Selbst wenn Unternehmen und Investoren ihr Verständnis dafür verbessern, wie der Verlust der biologischen Vielfalt sie beeinflusst und wie sie davon betroffen sind, werden diese Bemühungen ohne eine begleitende Revolution des biodiversitätsbezogenen Kapitals ins Leere laufen.
Zunehmende Investitionen
In der Vergangenheit konzentrierte sich die Finanzierung der biologischen Vielfalt eher auf die Beschaffung von Geld für Naturschutzmaßnahmen. In jüngster Zeit ist jedoch ein stetiger Anstieg von Investitionen in die biologische Vielfalt und in Naturkapital zu verzeichnen, einschließlich Wertpapieren, die ausdrücklich darauf abzielen, den Verlust der biologischen Vielfalt zu minimieren und das Potenzial für langfristiges Kapitalwachstum zu nutzen.

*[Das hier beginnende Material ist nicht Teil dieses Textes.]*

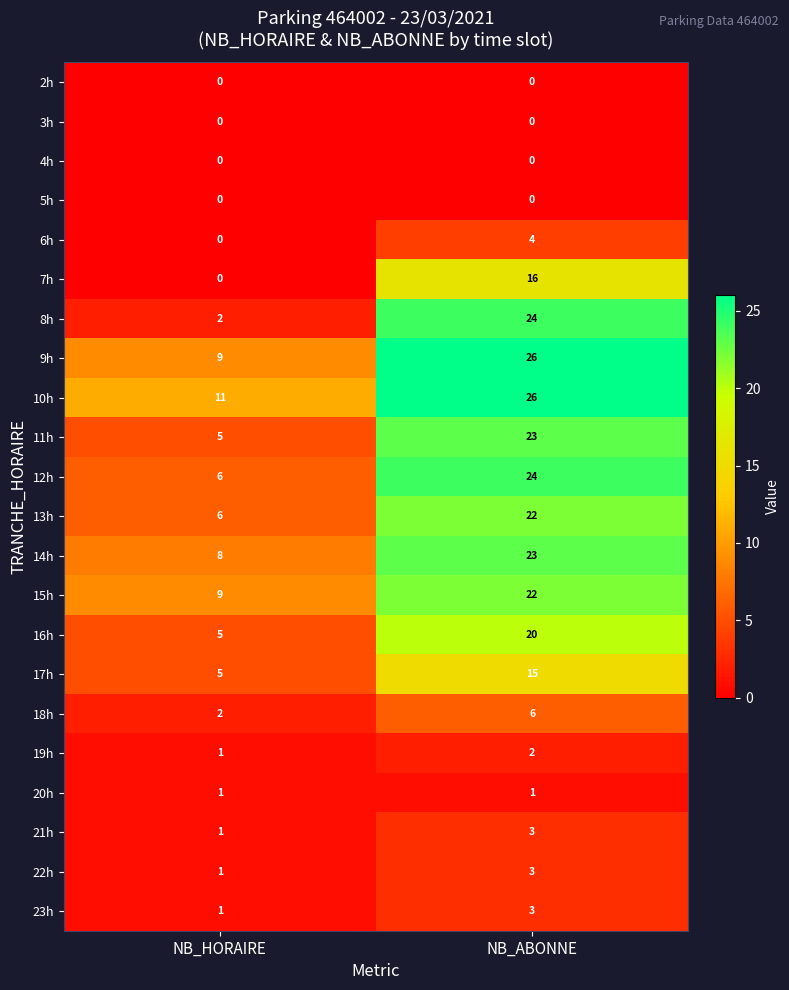

Is it true that 20h equals 0 at NB_HORAIRE?

False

In den vergangenen Jahren wurden zahlreiche Fonds aufgelegt, die in die Wiederherstellung der biologischen Vielfalt und in Ökosystemdienstleistungen investieren; neun von elf dieser Fonds sind seit 2020 aufgelegt worden. Das verwaltete Vermögen in dieser Gruppe hat sich von 525 Mill. Dollar zu Beginn des Jahrzehnts auf 1,3 Mrd. Dollar mehr als verdoppelt. Damit wird Biodiversitätserhaltung schrittweise zu einem neuen Anlagetrend.